CNN reports Dalai Lama: China causing ‘cultural genocide’

(CNN) — The Dalai Lama on Sunday called for an international probe of China’s treatment of Tibet, which he said is causing “cultural genocide” of his people.

The exiled spiritual leader of Tibet spoke at a news conference Sunday in Dharamsala, India, two days after violent clashes between pro-autonomy demonstrators and Chinese security forces in Lhasa, the Tibetan capital.

A spokesman for the self-declared Tibetan exile government said it has confirmed at least 80 deaths in Friday’s violence and that protests were continuing outside the capital Sunday, further undermining China’s hopes of a smooth run-up to the 2008 Beijing Olympics. China’s official Xinhua news agency put the death toll at 13.

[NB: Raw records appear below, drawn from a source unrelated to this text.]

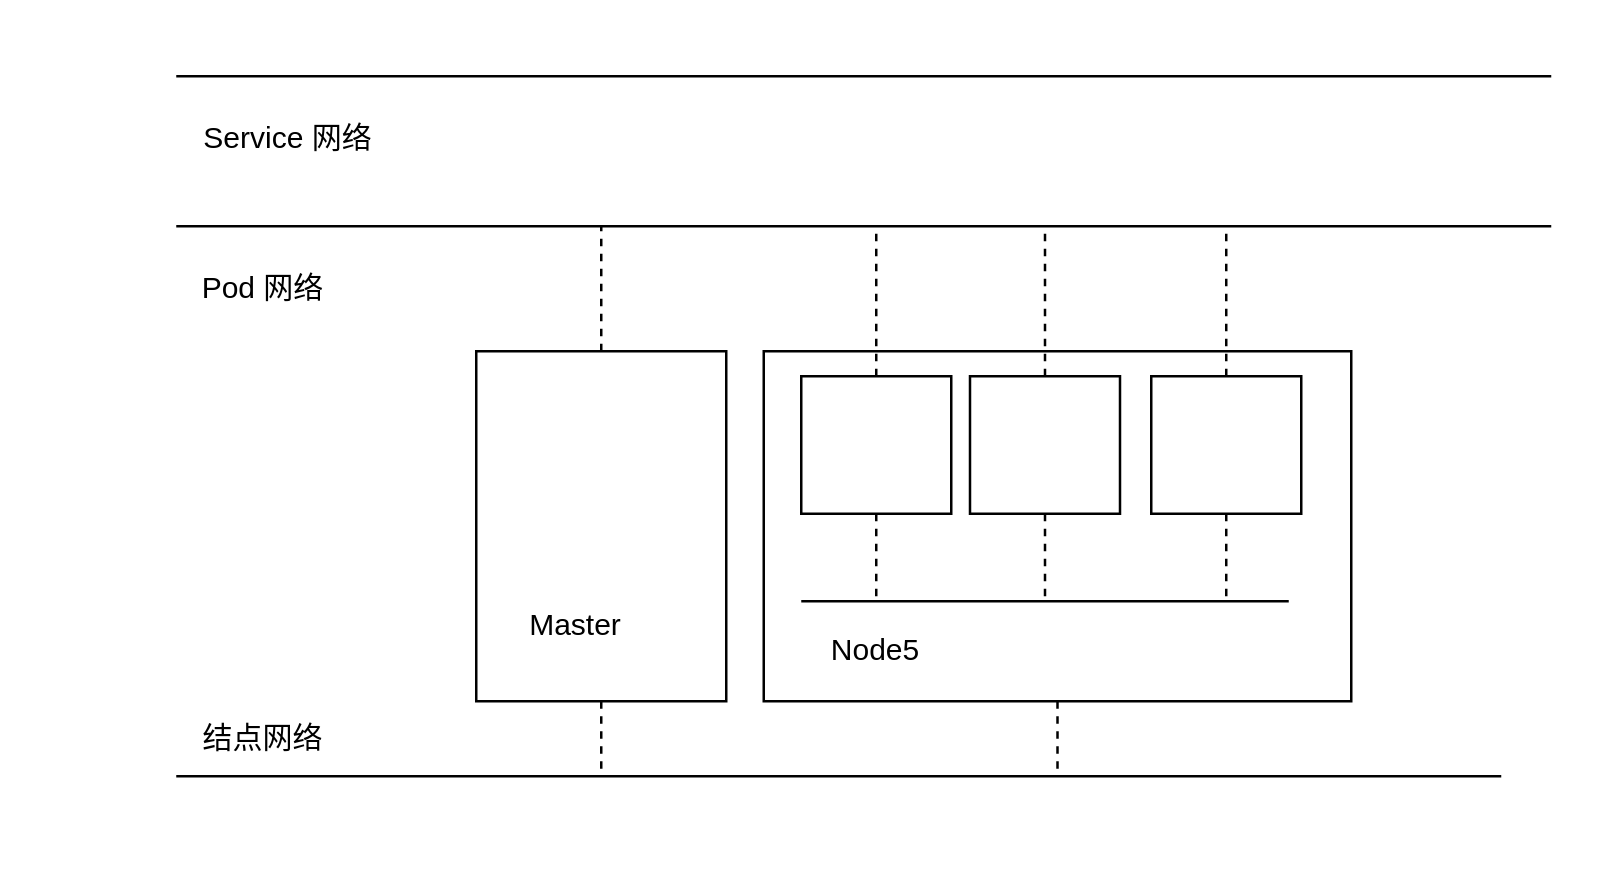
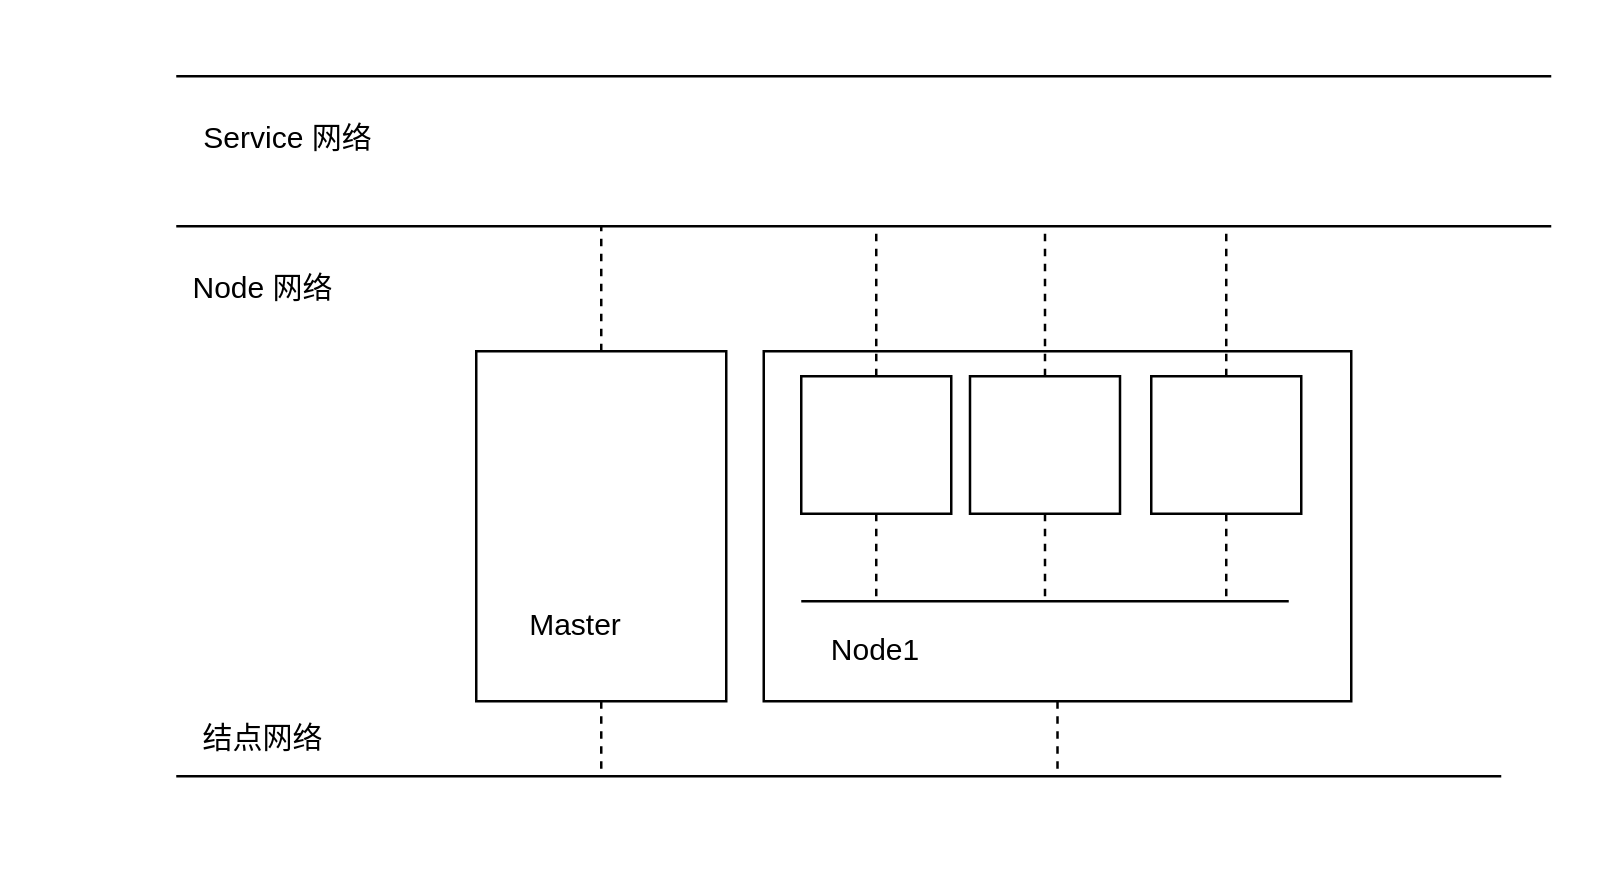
  <mxCell id="0" />
  <mxCell id="1" parent="0" />
  <mxCell id="2" value="" style="endArrow=none;html=1;" edge="1" parent="1"><mxGeometry width="50" height="50" relative="1" as="geometry"><mxPoint x="70" y="30" as="sourcePoint" /><mxPoint x="620" y="30" as="targetPoint" /></mxGeometry></mxCell>
  <mxCell id="3" value="" style="endArrow=none;html=1;" edge="1" parent="1"><mxGeometry width="50" height="50" relative="1" as="geometry"><mxPoint x="70" y="90" as="sourcePoint" /><mxPoint x="620" y="90" as="targetPoint" /></mxGeometry></mxCell>
  <mxCell id="4" value="Service 网络" style="text;html=1;strokeColor=none;fillColor=none;align=center;verticalAlign=middle;whiteSpace=wrap;rounded=0;" vertex="1" parent="1"><mxGeometry x="30" y="20" width="170" height="70" as="geometry" /></mxCell>
- <mxCell id="5" value="Pod 网络" style="text;html=1;strokeColor=none;fillColor=none;align=center;verticalAlign=middle;whiteSpace=wrap;rounded=0;" vertex="1" parent="1"><mxGeometry x="20" y="80" width="170" height="70" as="geometry" /></mxCell>
+ <mxCell id="5" value="Node 网络" style="text;html=1;strokeColor=none;fillColor=none;align=center;verticalAlign=middle;whiteSpace=wrap;rounded=0;" vertex="1" parent="1"><mxGeometry x="20" y="80" width="170" height="70" as="geometry" /></mxCell>
  <mxCell id="6" value="" style="endArrow=none;html=1;" edge="1" parent="1"><mxGeometry width="50" height="50" relative="1" as="geometry"><mxPoint x="70" y="310" as="sourcePoint" /><mxPoint x="600" y="310" as="targetPoint" /></mxGeometry></mxCell>
  <mxCell id="7" style="edgeStyle=orthogonalEdgeStyle;rounded=0;orthogonalLoop=1;jettySize=auto;html=1;dashed=1;endArrow=none;endFill=0;" edge="1" parent="1" source="9"><mxGeometry relative="1" as="geometry"><mxPoint x="240" y="310" as="targetPoint" /></mxGeometry></mxCell>
  <mxCell id="8" style="edgeStyle=orthogonalEdgeStyle;rounded=0;orthogonalLoop=1;jettySize=auto;html=1;dashed=1;endArrow=none;endFill=0;" edge="1" parent="1" source="9"><mxGeometry relative="1" as="geometry"><mxPoint x="240" y="90" as="targetPoint" /></mxGeometry></mxCell>
  <mxCell id="9" value="" style="rounded=0;whiteSpace=wrap;html=1;" vertex="1" parent="1"><mxGeometry x="190" y="140" width="100" height="140" as="geometry" /></mxCell>
  <mxCell id="10" style="edgeStyle=orthogonalEdgeStyle;rounded=0;orthogonalLoop=1;jettySize=auto;html=1;dashed=1;endArrow=none;endFill=0;" edge="1" parent="1" source="11"><mxGeometry relative="1" as="geometry"><mxPoint x="422.5" y="310" as="targetPoint" /></mxGeometry></mxCell>
  <mxCell id="11" value="" style="rounded=0;whiteSpace=wrap;html=1;" vertex="1" parent="1"><mxGeometry x="305" y="140" width="235" height="140" as="geometry" /></mxCell>
  <mxCell id="12" style="edgeStyle=orthogonalEdgeStyle;rounded=0;orthogonalLoop=1;jettySize=auto;html=1;endArrow=none;endFill=0;dashed=1;" edge="1" parent="1" source="14"><mxGeometry relative="1" as="geometry"><mxPoint x="350" y="90" as="targetPoint" /></mxGeometry></mxCell>
  <mxCell id="13" style="edgeStyle=orthogonalEdgeStyle;rounded=0;orthogonalLoop=1;jettySize=auto;html=1;dashed=1;endArrow=none;endFill=0;" edge="1" parent="1" source="14"><mxGeometry relative="1" as="geometry"><mxPoint x="350" y="240" as="targetPoint" /></mxGeometry></mxCell>
  <mxCell id="14" value="" style="rounded=0;whiteSpace=wrap;html=1;" vertex="1" parent="1"><mxGeometry x="320" y="150" width="60" height="55" as="geometry" /></mxCell>
  <mxCell id="15" style="edgeStyle=orthogonalEdgeStyle;rounded=0;orthogonalLoop=1;jettySize=auto;html=1;dashed=1;endArrow=none;endFill=0;" edge="1" parent="1" source="17"><mxGeometry relative="1" as="geometry"><mxPoint x="417.5" y="90" as="targetPoint" /></mxGeometry></mxCell>
  <mxCell id="16" style="edgeStyle=orthogonalEdgeStyle;rounded=0;orthogonalLoop=1;jettySize=auto;html=1;dashed=1;endArrow=none;endFill=0;" edge="1" parent="1" source="17"><mxGeometry relative="1" as="geometry"><mxPoint x="417.5" y="240" as="targetPoint" /></mxGeometry></mxCell>
  <mxCell id="17" value="" style="rounded=0;whiteSpace=wrap;html=1;" vertex="1" parent="1"><mxGeometry x="387.5" y="150" width="60" height="55" as="geometry" /></mxCell>
  <mxCell id="18" style="edgeStyle=orthogonalEdgeStyle;rounded=0;orthogonalLoop=1;jettySize=auto;html=1;dashed=1;endArrow=none;endFill=0;" edge="1" parent="1" source="20"><mxGeometry relative="1" as="geometry"><mxPoint x="490" y="90" as="targetPoint" /></mxGeometry></mxCell>
  <mxCell id="19" style="edgeStyle=orthogonalEdgeStyle;rounded=0;orthogonalLoop=1;jettySize=auto;html=1;dashed=1;endArrow=none;endFill=0;" edge="1" parent="1" source="20"><mxGeometry relative="1" as="geometry"><mxPoint x="490" y="240" as="targetPoint" /></mxGeometry></mxCell>
  <mxCell id="20" value="" style="rounded=0;whiteSpace=wrap;html=1;" vertex="1" parent="1"><mxGeometry x="460" y="150" width="60" height="55" as="geometry" /></mxCell>
  <mxCell id="21" value="" style="endArrow=none;html=1;" edge="1" parent="1"><mxGeometry width="50" height="50" relative="1" as="geometry"><mxPoint x="320" y="240" as="sourcePoint" /><mxPoint x="515" y="240" as="targetPoint" /></mxGeometry></mxCell>
- <mxCell id="22" value="Node5" style="text;html=1;strokeColor=none;fillColor=none;align=center;verticalAlign=middle;whiteSpace=wrap;rounded=0;" vertex="1" parent="1"><mxGeometry x="330" y="250" width="40" height="20" as="geometry" /></mxCell>
+ <mxCell id="22" value="Node1" style="text;html=1;strokeColor=none;fillColor=none;align=center;verticalAlign=middle;whiteSpace=wrap;rounded=0;" vertex="1" parent="1"><mxGeometry x="330" y="250" width="40" height="20" as="geometry" /></mxCell>
  <mxCell id="23" value="Master" style="text;html=1;strokeColor=none;fillColor=none;align=center;verticalAlign=middle;whiteSpace=wrap;rounded=0;" vertex="1" parent="1"><mxGeometry x="210" y="240" width="40" height="20" as="geometry" /></mxCell>
  <mxCell id="24" value="结点网络" style="text;html=1;strokeColor=none;fillColor=none;align=center;verticalAlign=middle;whiteSpace=wrap;rounded=0;" vertex="1" parent="1"><mxGeometry x="20" y="260" width="170" height="70" as="geometry" /></mxCell>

Tibet Watch, a group based in Dharamsala, India, said 34 people have died in the Nwaga County area of Sichuan province in western China.

The dead include women and children, the group said in an e-mail, adding they were killed by Chinese police attempting to stop the protests.

There is nothing that the current US government can do because they are in hock to the Chinese, having mortgaged the country to finance their war. People can boycott the Olympics, but that did little good when a boycott was organized against the Soviet Union over Afghanistan, although individual athletes may decide not to compete in protest.

The Chinese have been ruthless in their suppression of anything that is perceived as Tibetan and flooded the area with Chinese immigrants to eliminate the uniqueness of the people, while the world stands by and watches, apparently helpless to take action.

1 comment

1 Badtux { 03.17.08 at 7:43 pm }

Tibet has been condemned to poor government for the past two hundred years. When the Chinese invaded, most Tibetans were slaves to the monastical estates. Yep, slavery, in the 1950’s. The reason the Tibetan Army collapsed so quickly when confronted with the Red Army is because it was organized around the need to put down slave uprisings, not to repel foreign invaders. The reason a concerted guerilla movement never took hold despite massive CIA foreign aid is because the vast majority of the population of Tibet actually welcomed the Chinese invasion — slaves rarely are grateful to their enslavers.

Of course, Chinese rule of Tibet has been no bed of roses. But by all accounts Tibet is doing at least as well today under Chinese rule as it was doing under monastical rule. While the former slaves aren’t much more free under Chinese rule than they were under monastical rule, at least they do have some access to advanced health care and education, access they didn’t have under monastical rule.

The real solution to the problems of Tibet is democracy for China — including in Tibet. The notion of allowing the Delai Lama, who owned slaves when he ruled Tibet, to return to power in Tibet is laughable. The only people who want that are the remnants of the monastical class who relish the thought of putting back together their vast estates again — it certainly isn’t the desire of most or even many average Tibetans, who, like all people everywhere, mostly just want to be left alone to live their lives in peace.